6. How do eigenvalues determine stability of linear systems?
For a linear system dx/dt = Ax, stability depends on the eigenvalues of matrix A.
- If all eigenvalues have negative real parts, the system is asymptotically stable.
- If any eigenvalue has a positive real part, the system is unstable.
- If eigenvalues have zero real parts, further analysis is needed.
7. What is the difference between stable and asymptotically stable?
The difference is that stable means solutions stay close, while asymptotically stable means they also converge to the equilibrium.

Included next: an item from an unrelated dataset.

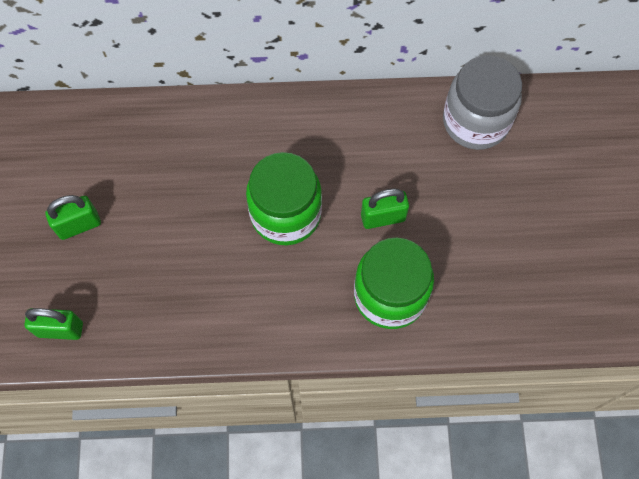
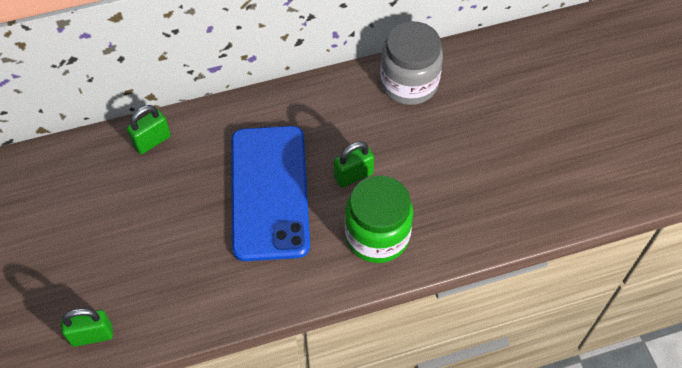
camera: 15 degrees left, 10 degrees down
green padlock [45,195,101,240] -> green padlock moved to [127,105,171,154]
green jar [246,152,322,245] -> blue phone [231,126,310,261]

In summary:
- Stable: Solutions remain near x₀.
- Asymptotically stable: Solutions approach x₀ as t → ∞.
8. Can you give an example of stability analysis for a first-order differential equation?
Yes, consider dx/dt = x − x² to analyze stability solutions of differential equations.
- Find equilibrium points: x − x² = 0 ⇒ x(1 − x) = 0.
- So equilibria are x = 0 and x = 1.
- Compute f′(x) = 1 − 2x.
- f′(0) = 1 > 0 ⇒ x = 0 is unstable.
- f′(1) = −1 < 0 ⇒ x = 1 is asymptotically stable.
9. What is a stable node and an unstable node?
A stable node occurs when all eigenvalues are real and negative, while an unstable node occurs when all eigenvalues are real and positive. For a 2×2 linear system:
- Both eigenvalues < 0 ⇒ trajectories move toward equilibrium (stable node).
- Both eigenvalues > 0 ⇒ trajectories move away (unstable node).
10. Why is stability important in differential equations?
Stability is important because it determines whether solutions behave predictably under small disturbances. In applications:
- In control systems, stability ensures safe operation.
- In population models, it predicts long-term behavior.
- In engineering systems, it prevents oscillations or failure.